Wie wird die EU-Human-Arzneimittel-Richtlinie in deutsches Recht umgesetzt werden? Der Bundesverband Druck und Medien (BVDM) lehnt ein rein digitales Angebot ab. Er spricht sich lieber für ein komplementäres Modell aus. Das deutsche Umsetzungsgesetz sollte sowohl gedruckte Packungsbeilagen als auch elektronische Arzneimittel-Informationen für den Regelfall vorschreiben.

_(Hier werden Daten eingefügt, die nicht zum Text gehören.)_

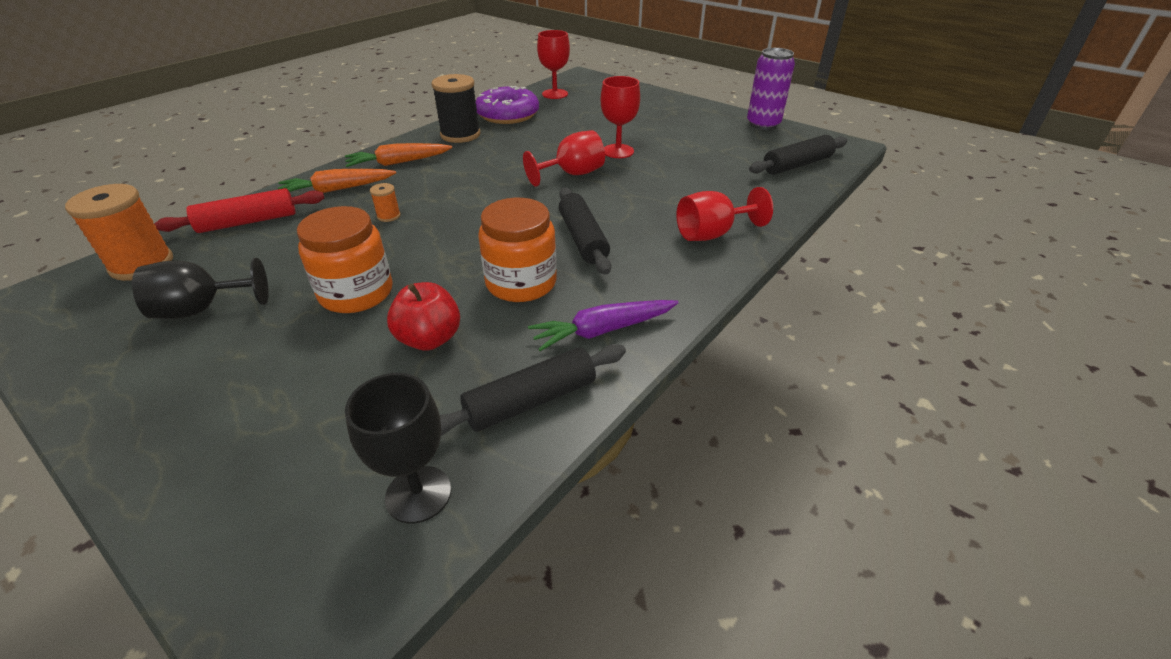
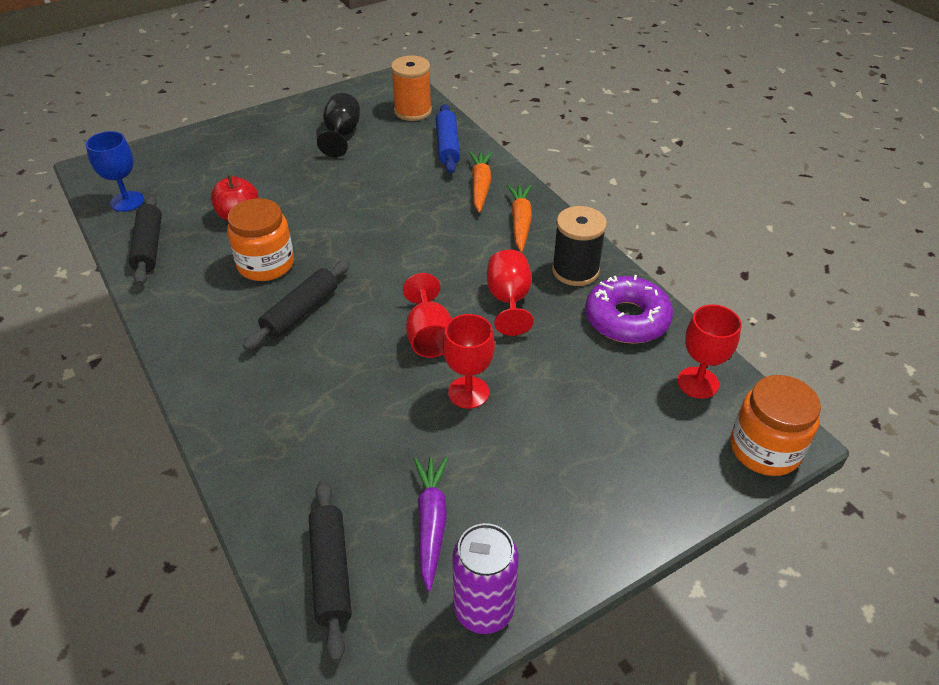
camera: 110 degrees right, 5 degrees up
(248, 222) = (447, 146): red rolling pin -> blue rolling pin
(356, 293) = (313, 190): orange jar -> orange jar (764, 449)
(388, 216) = (414, 210): orange spool -> none
(418, 494) = (127, 201): black goblet -> blue goblet
(583, 239) = (300, 312): black rolling pin -> black rolling pin turned 60 degrees counterclockwise
(602, 331) = (179, 291): purple carrot -> purple carrot (431, 522)
(712, 234) = (244, 404): red goblet -> red goblet (509, 301)

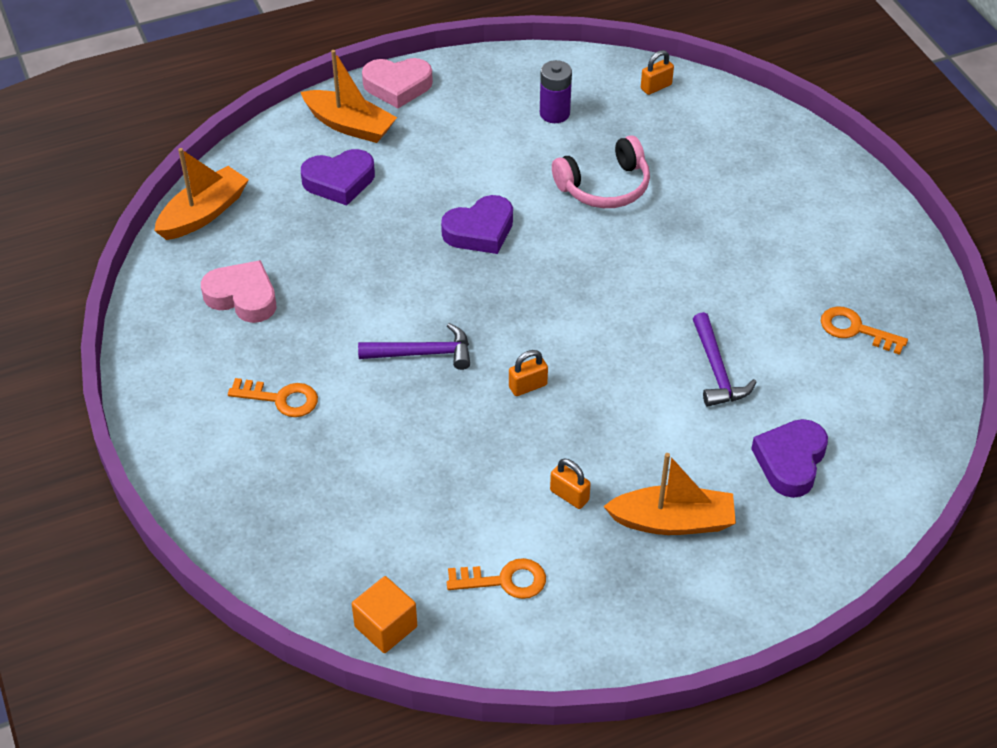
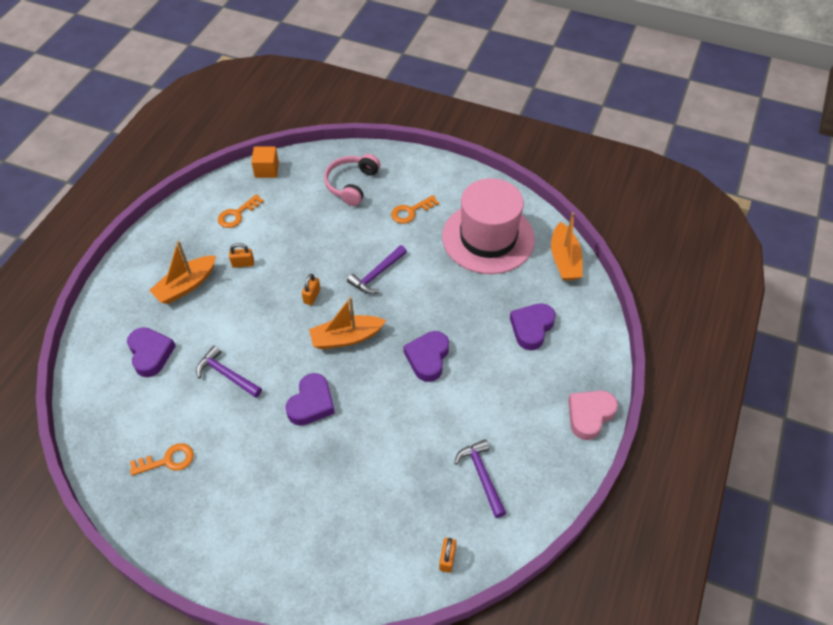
camera: 135 degrees right, 5 degrees up
(242, 297) = (488, 238): pink heart -> pink hat
(349, 125) = (575, 366): orange boat -> orange boat (346, 338)
(554, 113) = (482, 476): purple battery -> purple hammer
(604, 186) = (395, 444): pink headphones -> pink headphones (352, 184)
(650, 276) = (311, 403): none -> purple heart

„Digitalisierung und Patientensicherheit dürfen nicht gegeneinander ausgespielt werden“, erklärt Kirsten Hommelhoff, Chefin des BVDM. Sie hat dabei allerdings nicht nur die spezialisierten Druckereien im Blick, die Beipackzettel für Medikamente produzieren. Zusätzlich verweist sie unter anderem auf den Länderbericht Deutschland zum Stand der Digitalen Dekade 2025. Demnach liegen die grundlegenden digitalen Kompetenzen der Bevölkerung im Alter von 16 bis 74 Jahren unter dem EU-Durchschnitt. Die Bevölkerungsgruppe der über 74-Jährigen, die überproportional stärker auf Arzneimittel angewiesen ist, wird in diesen Statistiken nicht einmal erfasst. Hier sichert gerade bei Strom- oder Internetausfällen die gedruckte Packungsbeilage den Zugang zu im Einzelfall lebenswichtigen Warnhinweisen und Dosierungsangaben.
Die Human-Arzneimittel-Richtlinie sieht zwar das Recht des Patienten vor, beim Kauf des Medikaments eine gedruckte Arzneimittelinformation als Print-on-Demand zu verlangen. Das würde aber Apotheken vor neue Herausforderungen stellen. Laut der europäischen Beratung Eurovértice würden die Gesamtkosten von Print-on-Demand in Apotheken die Kosten der industriell gedruckten Packungsbeilage um ein Vielfaches übersteigen. Hinzu kommen ungeklärte Fragen zu Haftung, Qualitätssicherung und Personalkapazität in Apotheken, dort wo Print-on-Demand wahrscheinlich umgesetzt würde.
Aus ökologischer Sicht ist es prinzipiell richtig, auf nicht benötigtes Papier zu verzichten. Digitale Dateien sind aber bezogen auf den CO₂-Fußabdruck nicht immer die bessere Alternative. Denn die Daten sind zwar immer irgendwie da, aber Datenerstellung, Hosting, Abrufen und Speichern sind immer auch große Stromfresser. Das illustrieren die Stromengpässe in den USA, die immer mal wieder durch den Boom der Rechenzentren für KI ausgelöst werden.